Setelah negosiasi dengan Staf Khusus Menteri Agama RI, jemaat akhirnya memilih hotel sebagai lokasi alternatif selama 2 bulan, sambil menunggu dialog dan mediasi. Dalam ibadah tersebut, hadir lintas unsur: Pengurus Pusat GEKIRA, Tim LBH GEKIRA, rombongan Kementerian Agama RI, Kapolsek Sukasari, TNI Babinsa, FKUB, dan Camat Serang Baru. Kehadiran mereka memastikan ibadah berjalan penuh sukacita – tapi pertanyaan tajam tetap mengganggu: mengapa jemaat harus mengorbankan tempat ibadah yang sudah mereka miliki? Mengapa aparat tidak mampu menekan tindakan intoleransi sebelum semuanya terlambat?

“Ibadah Natal jemaat HKBP Cikarang dapat berlangsung dengan aman dan penuh sukacita meskipun dilaksanakan di lokasi alternatif. Kami memberikan jaminan bahwa ibadah dapat terus berjalan sembari proses negosiasi dan mediasi antarwarga dilaksanakan,” ujar Gugug Gumelar, Staf Khusus Menteri Agama RI. Meskipun kata-katanya menenangkan, jaminan ini tidak menyembunyikan kenyataan bahwa jemaat menjadi korban dari kegagalan sistem yang seharusnya melindungi mereka.

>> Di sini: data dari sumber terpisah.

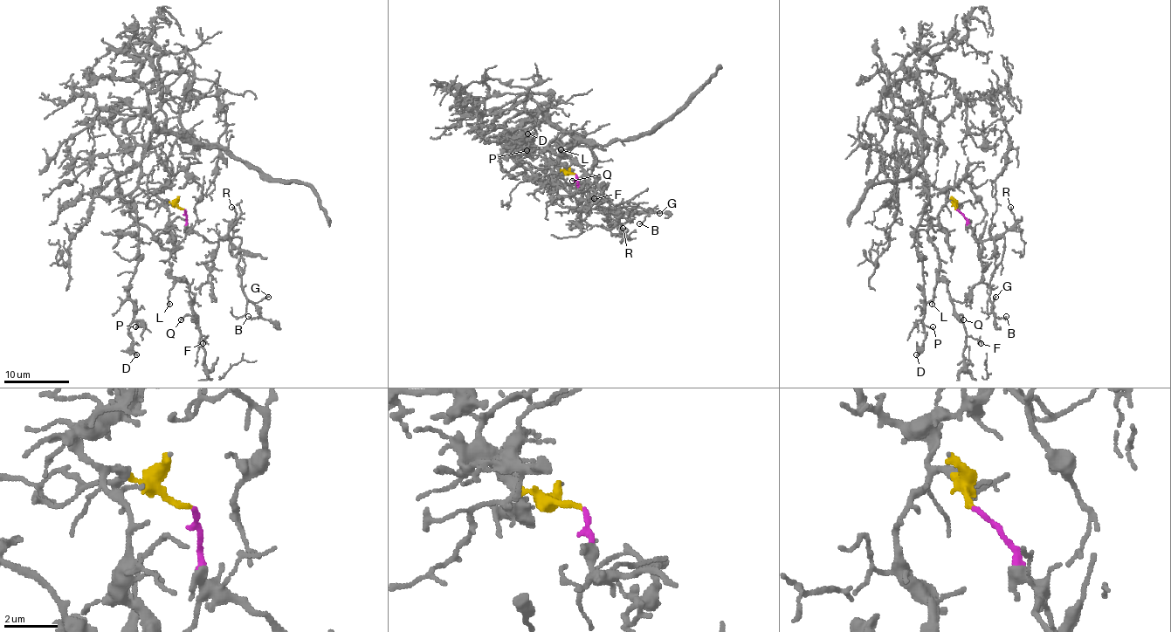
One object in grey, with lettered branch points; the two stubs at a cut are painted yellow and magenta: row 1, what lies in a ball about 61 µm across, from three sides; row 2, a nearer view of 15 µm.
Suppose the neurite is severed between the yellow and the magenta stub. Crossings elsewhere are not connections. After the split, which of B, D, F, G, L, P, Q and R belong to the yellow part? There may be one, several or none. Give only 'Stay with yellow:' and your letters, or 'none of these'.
Stay with yellow: D, F, L, P, Q

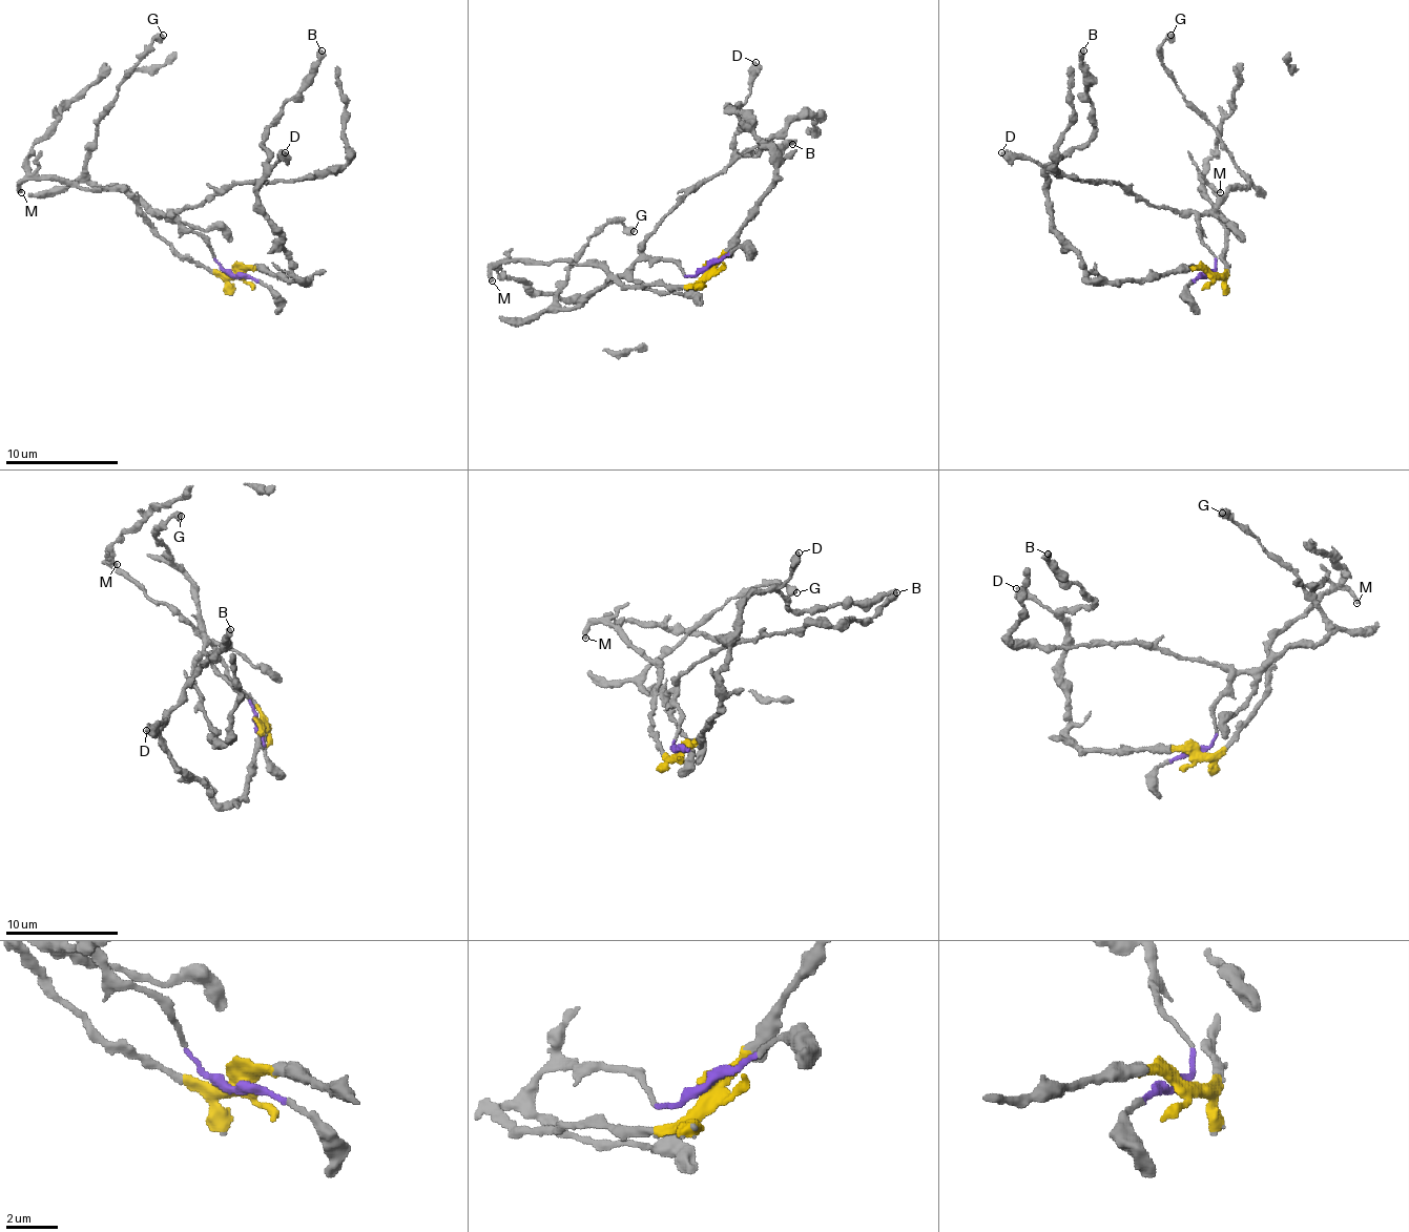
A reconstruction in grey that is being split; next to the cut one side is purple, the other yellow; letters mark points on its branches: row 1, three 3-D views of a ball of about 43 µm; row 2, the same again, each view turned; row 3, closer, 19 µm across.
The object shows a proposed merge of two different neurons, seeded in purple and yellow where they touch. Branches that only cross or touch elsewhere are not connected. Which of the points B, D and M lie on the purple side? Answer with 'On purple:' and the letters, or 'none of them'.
On purple: none of them

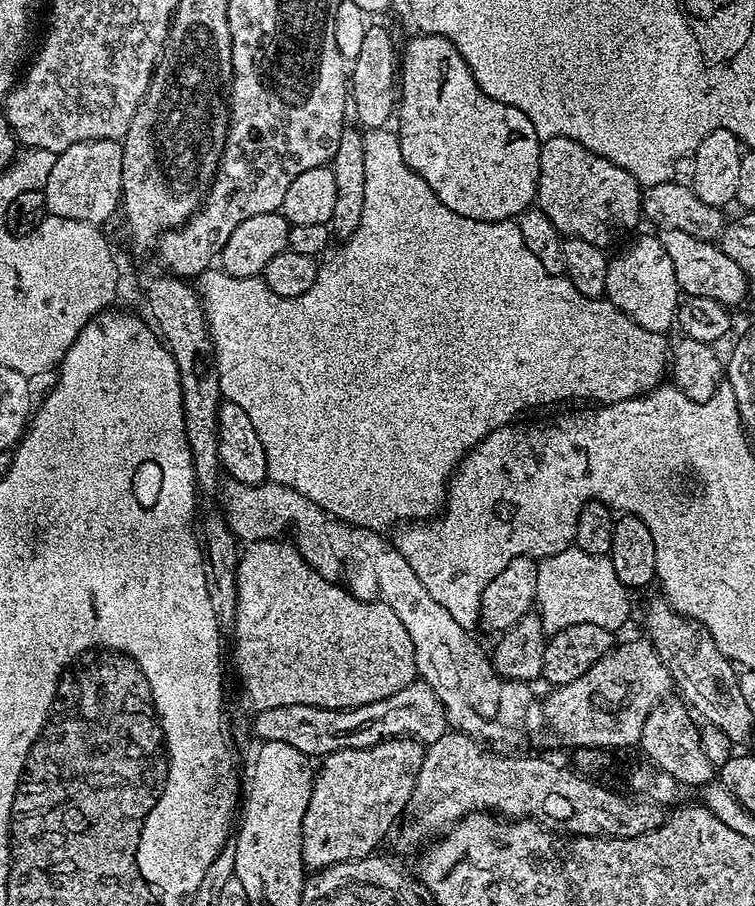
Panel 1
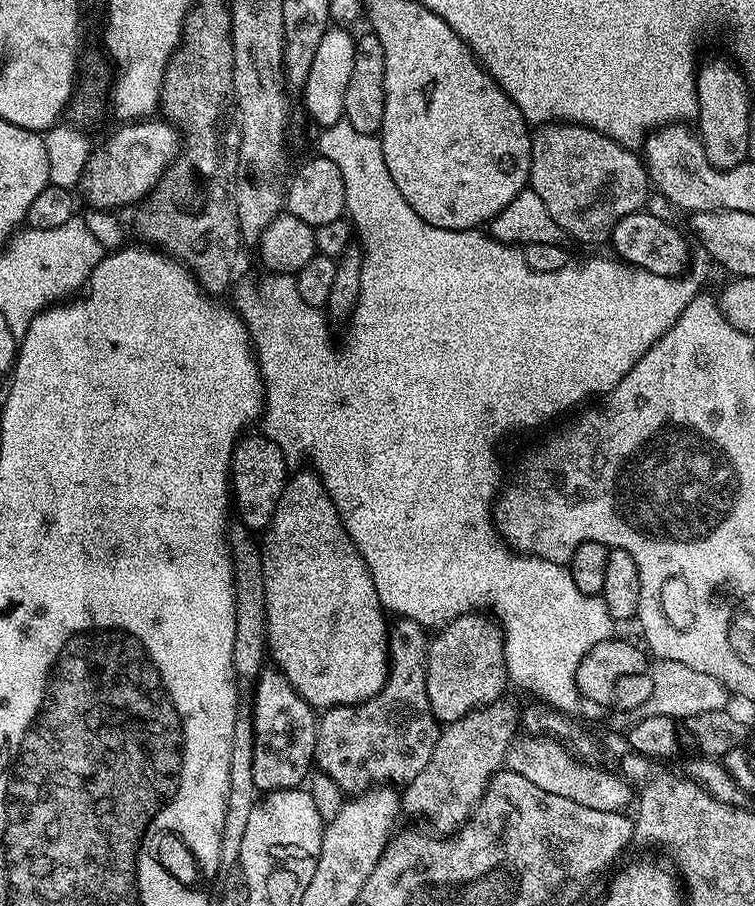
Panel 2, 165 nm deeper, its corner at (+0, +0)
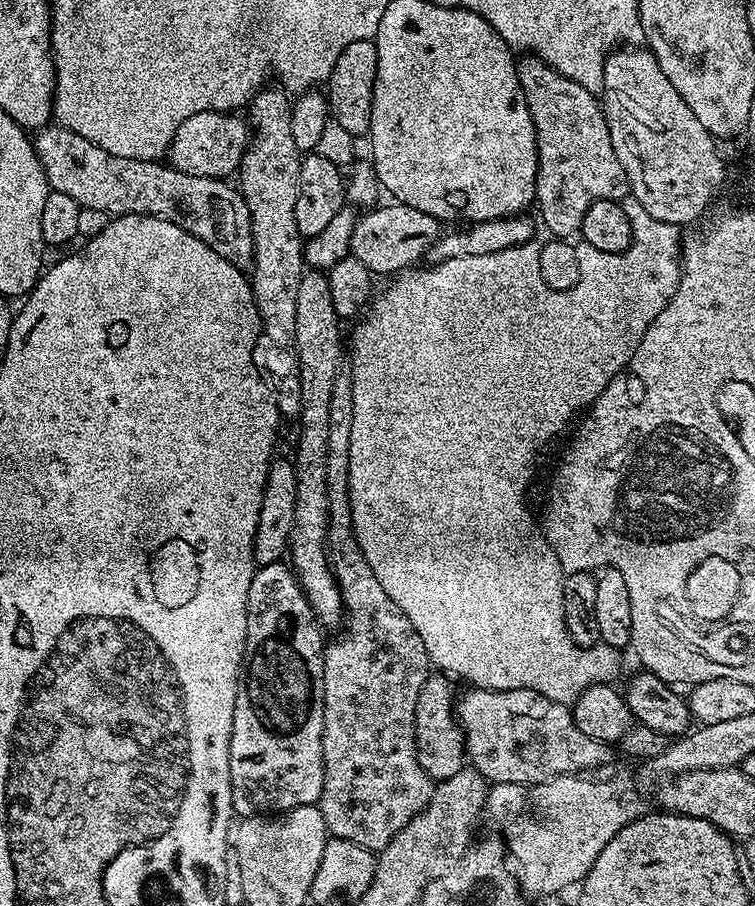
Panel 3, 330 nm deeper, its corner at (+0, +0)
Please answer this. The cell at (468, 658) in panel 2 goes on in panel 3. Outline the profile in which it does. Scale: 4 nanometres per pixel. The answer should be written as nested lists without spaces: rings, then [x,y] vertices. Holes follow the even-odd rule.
[[[444,674],[429,675],[428,681],[422,686],[422,694],[418,694],[416,707],[416,753],[422,770],[433,782],[446,778],[454,778],[466,766],[466,749],[464,746],[464,731],[460,729],[457,717],[454,715],[454,705],[458,700],[458,692],[452,689],[453,681]]]

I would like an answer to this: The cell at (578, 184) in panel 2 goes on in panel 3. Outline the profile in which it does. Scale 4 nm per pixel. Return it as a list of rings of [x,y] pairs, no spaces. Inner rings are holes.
[[[525,55],[517,63],[516,73],[520,83],[520,91],[526,98],[526,106],[530,110],[530,118],[536,131],[536,153],[538,154],[538,170],[536,171],[535,207],[540,207],[540,220],[549,228],[556,238],[572,238],[579,233],[582,218],[590,206],[599,200],[615,200],[617,202],[629,195],[626,170],[622,170],[622,162],[618,162],[618,154],[614,154],[614,146],[610,142],[610,130],[606,126],[606,118],[601,101],[593,92],[578,86],[570,78],[558,74],[546,62],[537,56]]]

LBH GEKIRA mencatat berbagai bentuk persekusi yang dialami: penolakan terbuka, tekanan psikologis, dan ancaman yang berpotensi membahayakan keamanan. Atas dasar itu, mereka mengajukan rekomendasi yang tegas dan tidak main-main kepada pemerintah daerah:

– Lebih proaktif mencegah dan menindak tindakan intoleransi dengan segera, bukan setelah kerusuhan terjadi
– Berikan perlindungan maksimal kepada jemaat HKBP Cikarang agar tidak terus merasa terancam
– Perkuat edukasi toleransi di masyarakat agar keberagaman tidak lagi dijadikan alasan perselisihan
– Percepat proses perizinan (PBG) rumah ibadah HKBP Cikarang agar jemaat punya tempat ibadah yang sah dan aman

Pendampingan ini adalah wujud nyata komitmen LBH GEKIRA menjaga nilai-nilai Pancasila dan persatuan bangsa. Namun, ini juga menjadi tanda peringatan yang mendesak bagi negara: kebebasan beragama bukan kata-kata kosong. Perlu tindakan cepat, tegas, dan tidak diskriminatif agar kelompok minoritas beragama tidak terus-menerus dipaksakan mundur – karena, seperti yang ditegaskan Rediston Sirait: “Ibadah Natal ini adalah hak warga negara. Negara wajib hadir dan memastikan tidak ada intimidasi ataupun tekanan terhadap kelompok minoritas beragama.”